Activity:
From the entries that follow, gather each line holding the word "北部子育て支援センターとは".

Exercise input:
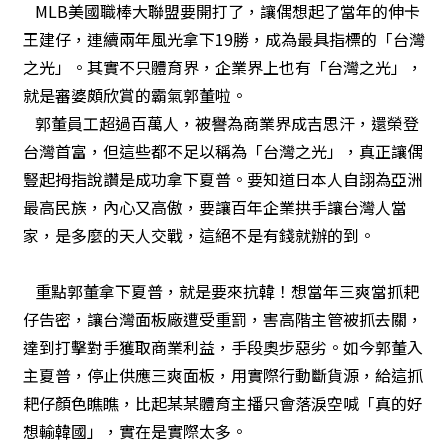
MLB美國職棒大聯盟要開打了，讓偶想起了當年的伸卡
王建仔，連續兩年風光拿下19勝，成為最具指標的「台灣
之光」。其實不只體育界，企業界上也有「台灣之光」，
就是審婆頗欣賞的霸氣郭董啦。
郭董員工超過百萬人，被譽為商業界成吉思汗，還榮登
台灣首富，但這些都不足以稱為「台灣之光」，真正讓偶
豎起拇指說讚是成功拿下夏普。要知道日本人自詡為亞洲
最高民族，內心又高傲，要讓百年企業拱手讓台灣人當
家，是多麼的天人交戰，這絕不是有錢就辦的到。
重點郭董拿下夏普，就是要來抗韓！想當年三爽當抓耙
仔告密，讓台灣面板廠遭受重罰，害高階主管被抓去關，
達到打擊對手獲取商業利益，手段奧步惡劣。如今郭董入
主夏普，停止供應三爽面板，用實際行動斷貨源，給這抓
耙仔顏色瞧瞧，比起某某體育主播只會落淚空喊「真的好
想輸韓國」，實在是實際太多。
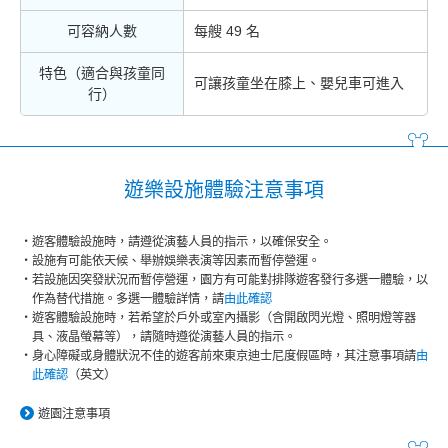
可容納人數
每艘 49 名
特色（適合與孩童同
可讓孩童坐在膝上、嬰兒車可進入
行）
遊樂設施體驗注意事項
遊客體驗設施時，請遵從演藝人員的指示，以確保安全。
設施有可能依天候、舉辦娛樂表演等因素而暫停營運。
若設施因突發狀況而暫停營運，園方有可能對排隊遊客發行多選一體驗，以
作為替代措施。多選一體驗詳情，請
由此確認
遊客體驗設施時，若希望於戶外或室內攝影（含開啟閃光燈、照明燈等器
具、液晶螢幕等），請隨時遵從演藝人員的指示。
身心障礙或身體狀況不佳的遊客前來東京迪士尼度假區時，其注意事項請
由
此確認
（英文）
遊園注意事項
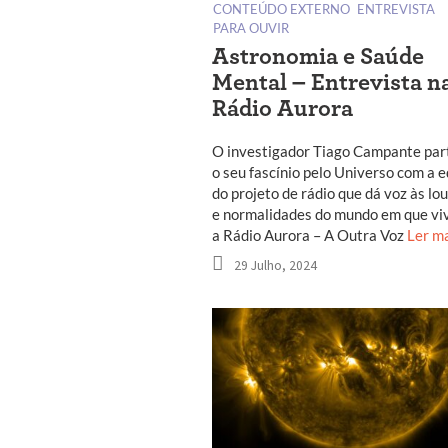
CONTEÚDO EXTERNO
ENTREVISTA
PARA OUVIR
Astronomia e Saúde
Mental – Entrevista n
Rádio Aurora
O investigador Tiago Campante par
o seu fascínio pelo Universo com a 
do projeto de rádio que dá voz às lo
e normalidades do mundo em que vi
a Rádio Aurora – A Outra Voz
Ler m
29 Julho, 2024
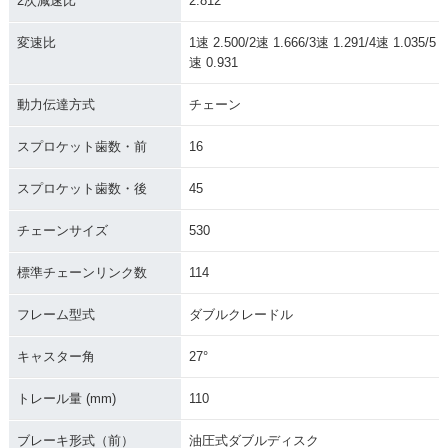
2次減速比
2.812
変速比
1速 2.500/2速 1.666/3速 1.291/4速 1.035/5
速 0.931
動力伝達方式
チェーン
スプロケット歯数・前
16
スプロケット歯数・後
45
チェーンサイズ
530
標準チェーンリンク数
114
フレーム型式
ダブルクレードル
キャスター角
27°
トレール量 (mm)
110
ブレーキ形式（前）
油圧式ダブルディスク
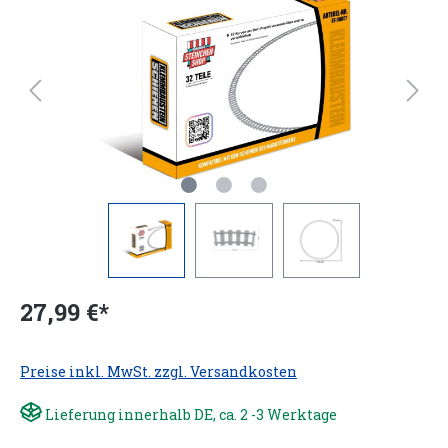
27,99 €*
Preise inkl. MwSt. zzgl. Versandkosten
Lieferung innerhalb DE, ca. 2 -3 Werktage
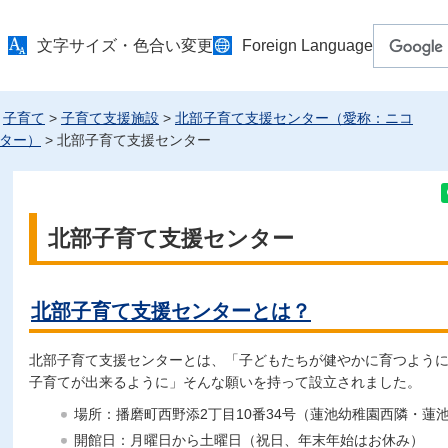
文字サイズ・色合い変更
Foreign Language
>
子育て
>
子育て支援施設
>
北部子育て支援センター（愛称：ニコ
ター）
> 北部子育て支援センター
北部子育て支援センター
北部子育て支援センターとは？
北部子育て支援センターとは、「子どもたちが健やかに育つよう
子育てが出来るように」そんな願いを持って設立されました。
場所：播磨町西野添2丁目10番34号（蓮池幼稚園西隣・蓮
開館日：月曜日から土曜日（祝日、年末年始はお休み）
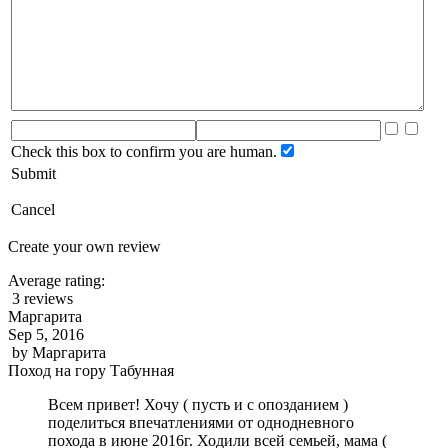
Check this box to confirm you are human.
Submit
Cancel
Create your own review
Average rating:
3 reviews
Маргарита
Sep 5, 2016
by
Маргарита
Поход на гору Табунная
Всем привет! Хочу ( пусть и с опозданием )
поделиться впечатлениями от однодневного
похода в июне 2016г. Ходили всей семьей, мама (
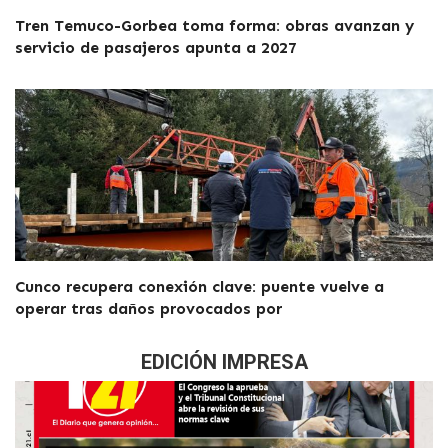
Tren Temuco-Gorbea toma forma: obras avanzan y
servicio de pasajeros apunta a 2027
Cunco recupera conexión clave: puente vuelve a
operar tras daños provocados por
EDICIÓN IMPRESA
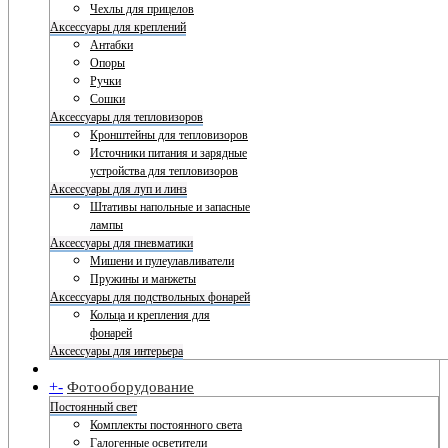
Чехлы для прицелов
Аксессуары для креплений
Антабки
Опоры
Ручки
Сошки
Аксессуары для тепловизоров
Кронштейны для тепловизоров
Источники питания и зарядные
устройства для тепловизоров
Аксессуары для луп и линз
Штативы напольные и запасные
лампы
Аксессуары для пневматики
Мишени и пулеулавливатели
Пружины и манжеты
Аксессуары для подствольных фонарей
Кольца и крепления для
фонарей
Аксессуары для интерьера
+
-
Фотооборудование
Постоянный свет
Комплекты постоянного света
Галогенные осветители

Solved exercise:
北部子育て支援センターとは？
北部子育て支援センターとは、「子どもたちが健やかに育つよう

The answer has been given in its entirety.